By David Strauss and Evan Goldstein.
- Half your senior class worked at Roosevelt Field.
- You side with Billy in this whole fishing mess.
- NCC may be 13th grade, but heck, Playboy voted them the best looking college girls in America. And Hofstra sucks.
- You know the exact point at which Queens turns into Nassau simply on intuition.
- You love the Glen Curtis Boulevard, and use it every time you visit the Coliseum.
- You wonder why the Jets didn't move to Roosevelt Raceway.
- Four words: United Skates of America.
- You grew up thinking Chinese food was a basic food group.
- You're used to driving down the street in December and seeing more light-up menorahs than you can shake a latka at. In fact, even your non-Jewish friends know what Matzoh is. And you've never driven more than 10 miles without seeing a temple.
- You know that the EAB tree is such an attempt to become Manhattan, but you go out for the ceremony every year anyway.
- Oh, your parents are from Brooklyn? So are mine!
- After seeing a movie, you remembering spending hours deciding what to do afterwards, then ending up at the diner since nothing else was still open.
- Yes, admit it, you've cruised the Pike.
- You have nothing against the sport, but all the lacrosse players in your school made you ill.
- You can pinpoint the day that you realized that Adventureland sucks. You are nearing the day that you realize that Great Adventure sucks.
- You remember when you'd rather walk than take the late bus.
- You think that High School sports just aren't that important.
- You know where the Coliseum Motor Inn is, but you've never actually stayed there. You know someone who stayed at the Commack Motor Inn after Prom.
- You've sat around on New Year's thinking: "Times Square, or something lame? Times Square, or something lame? Oh, what the hell, something lame."
- You once ditched school and went to Eisenhower Park or Jones Beach.
- You remember the heyday of Debbie Gibson.
- You've tried to find the Amityville horror house.
- You've gotten a Slurpy in the winter.
- You taped your windows waiting for Gloria.
- You can remember making up rules for "Shotgun" calls in high school.
- You remember where you were May 24, 1980, at 7:11 of Overtime.
- You remember when Newsday first added color to Part II.
- You have cursed at the monopoly that is Cablevision.
- You've argued with your city friends over whether LILCO is worse than Con Ed.
- You know the many advantages and disadvantages of LaGuardia vs. Kennedy, and once you actually schlepped out to Islip.
- Long Island Voice? Why the hell would I want that? Oh, it's free? Gimme two. And a couple of those Island-Ears too.

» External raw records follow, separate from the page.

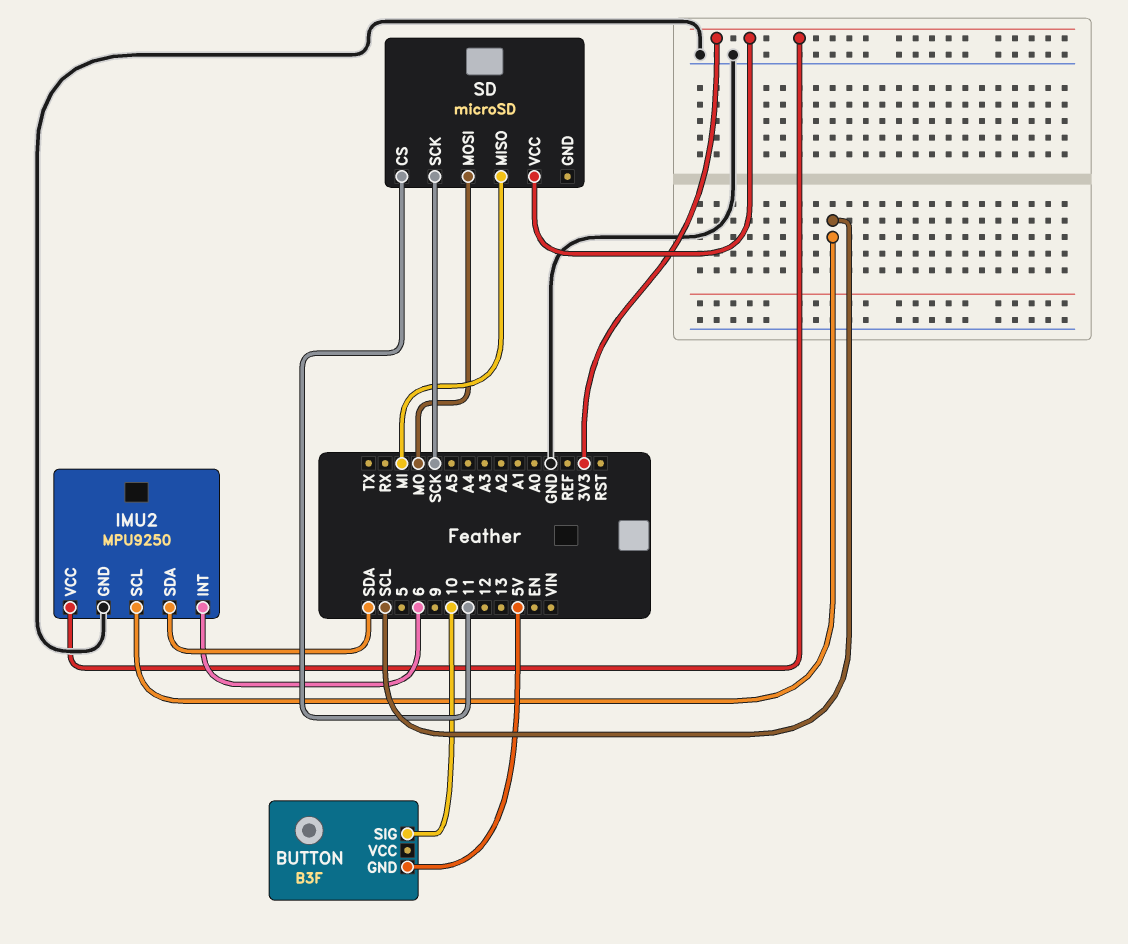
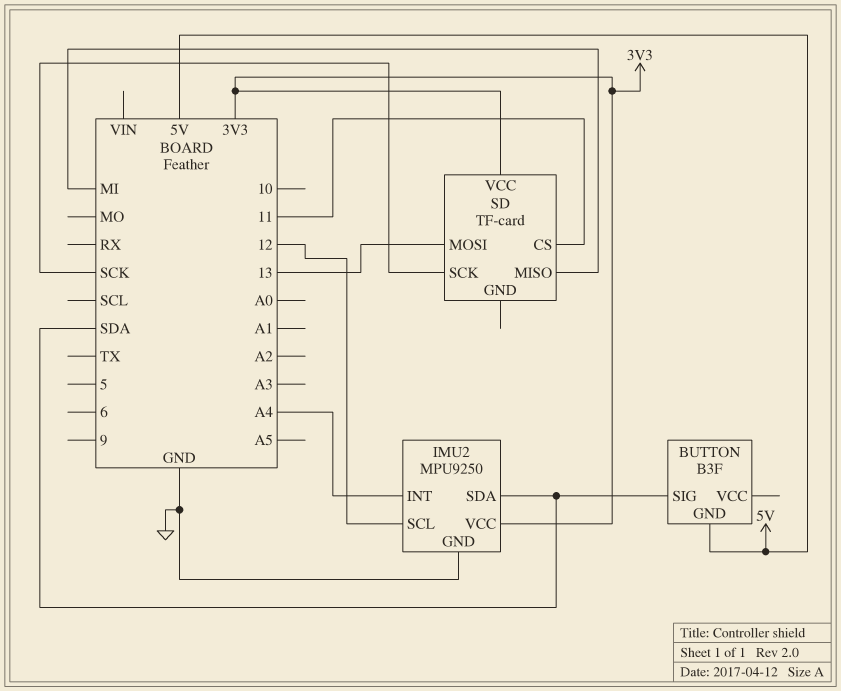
BUTTON pin SIG: 10 -> SDA
IMU2 pin INT: 6 -> A4
IMU2 pin SCL: SCL -> 12
SD: microSD -> TF-card
SD pin MOSI: MO -> 13

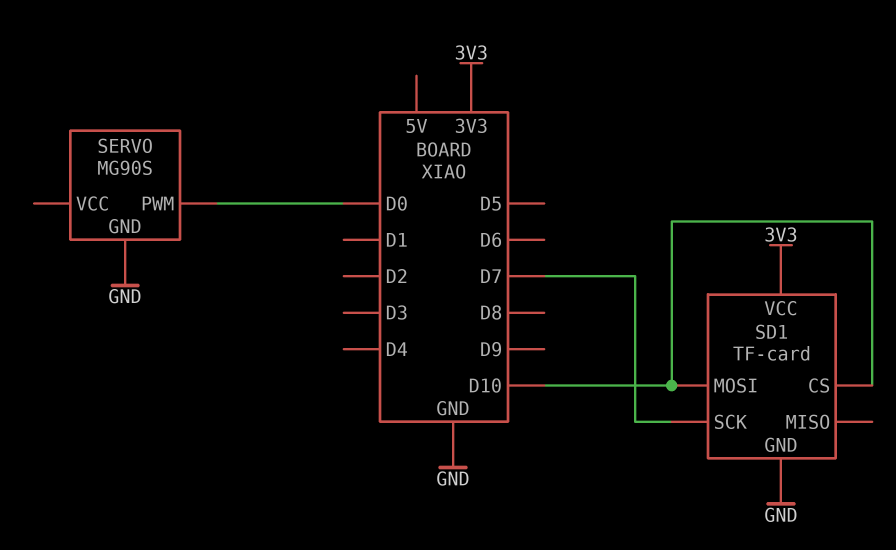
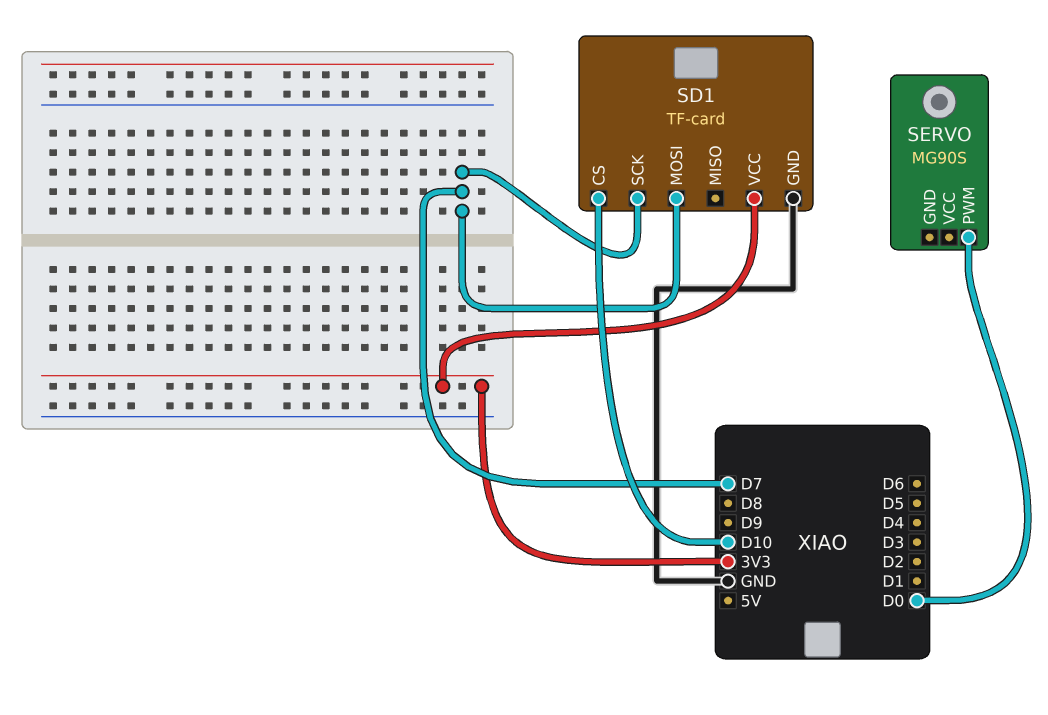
SD1 pin MOSI: D10 -> D7
SERVO pin GND: GND -> none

- You have a friend who knows a guy who has a friend whose sister knows this girl whose doctor's uncle had a teacher whose daughter sat next to Amy Fisher in 10th grade Social Studies.
- The most exciting day of your summer was when tickets to every Jones Beach show went on sale. You used to camp out at Ticketron for them.
- Your elementary school promoted dodge ball as the top gym activity. (That's gym, not P.E.)
- You once argued Hernandez vs. Mattingly.
- You were upset when all the Roy Rogers turned into Wendy's.
- Loews? Sony? Loews? Sony?
- You don't remember why, but you actually ate at White Castle that night after all those beers.
- You considered nachos and cheese at the Coliseum to be a suitable dinner date.
- You order a pizza pie and a soda and expect people will understand.
- You can spout off all the LIRR stops between Penn Station and Seaford.
- You get a wave of nostalgia when someone mentions Nunley's.
- Two words: Safety Town.
- You accept without question the East Meadow triangle: a nice school, a nice hospital and a nice maximum security prison.
- You know the back way out of the Jones Beach theater.
- You always said it would be cool to go see Letterman, but you never went.
- Paying $25 for a haircut doesn't sound so crazy.
- You remember WDRE, but complain that the original WLIR was better in the mid-80s anyway.
- You knew U2 and The Alarm before anyone else did, and your entire school attended the Rush concert every tour.
- You miss whiffleball and running through sprinklers.